Each stage feeds the next, so they can't be parallelised — the request just waits, routinely 10–35 seconds, holding the connection open the whole time. That's the slowness users hit. (ADR-0040 has the full diagnosis.)

The async variant (ADR-0040)

Rather than change the existing endpoint (which would break mobile clients), a second, asynchronous endpoint was added. The synchronous one is untouched.

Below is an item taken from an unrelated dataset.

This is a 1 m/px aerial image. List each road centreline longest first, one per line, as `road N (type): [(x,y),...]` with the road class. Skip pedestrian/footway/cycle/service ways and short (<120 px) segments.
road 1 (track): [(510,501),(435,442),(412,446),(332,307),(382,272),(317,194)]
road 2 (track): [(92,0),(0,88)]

POST /applicant/resume/affinda-generate-async   →  202 { job: { id, status:'processing' } }
GET  /applicant/resume/affinda-generate/jobs/:id →  200 { job: { id, status, resume, error } }

The request now returns immediately with a job token. The heavy pipeline runs on the platform queue (BullMQ when Redis is up, the durable DB queue otherwise), and the client either polls the job or awaits a push — the worker fires a resume_ready / resume_failed notification, which the notifications service fans out to persistence + realtime socket + FCM.

The moving parts

  • ResumeGenerationJob (a new table) — the unit of state. A uuid primary key doubles as the client's non-enumerable poll token. status walks processing → ready | failed; on success it links the produced resumeId, on failure it stores a user-safe error.
  • AffindaAsyncServicesubmit (create the job, base64 the ≤5MB file into the queue payload, enqueue with attempts: 1), getJob (read it back, scoped to the owning user via the applicant.userId relation), and the markReady / markFailed transitions.
  • AffindaGenerateHandler — the queue worker. It self-registers on module init (the same pattern the follow-notification handler uses), decodes the file, and runs the exact same pipeline as the sync endpoint — both call the shared AffindaService.runGenerate(applicant, buffer, filename), extracted so the two paths can never drift. It never throws: every outcome is a terminal job state, and a notification failure is swallowed because the job row is the source of truth.

Two deliberate choices

  • attempts: 1 (no retry). The pipeline has side effects — it uploads a PDF to Cloudinary and inserts a resume row. Retrying a half-finished run would produce duplicate resumes, so a failure is terminal and the user simply re-submits.
  • File rides the queue as base64. At ≤5MB and this volume, embedding the bytes in the payload is simpler than staging the upload somewhere and passing a URL (which would leave a temp asset to clean up).

Wiring gotcha worth remembering

NotificationsModule is not a global module (it only exports NotificationsService). The handler needs it, so ApplicantProfileModule had to import NotificationsModule. The unit tests (which mock everything) stayed green; the missing import only surfaced when the e2e suite booted the real module graph and Nest couldn't resolve the dependency — a good reminder that DI wiring is something only an integration test proves.

Contract note

These two routes are additions — they aren't in the read-only endpoint_documentation.md §36, which is left untouched. The divergence is recorded in ADR-0040, docs/API-CONTRACT.md, and docs/FEATURES.md. Deferred: a cron to prune old job rows.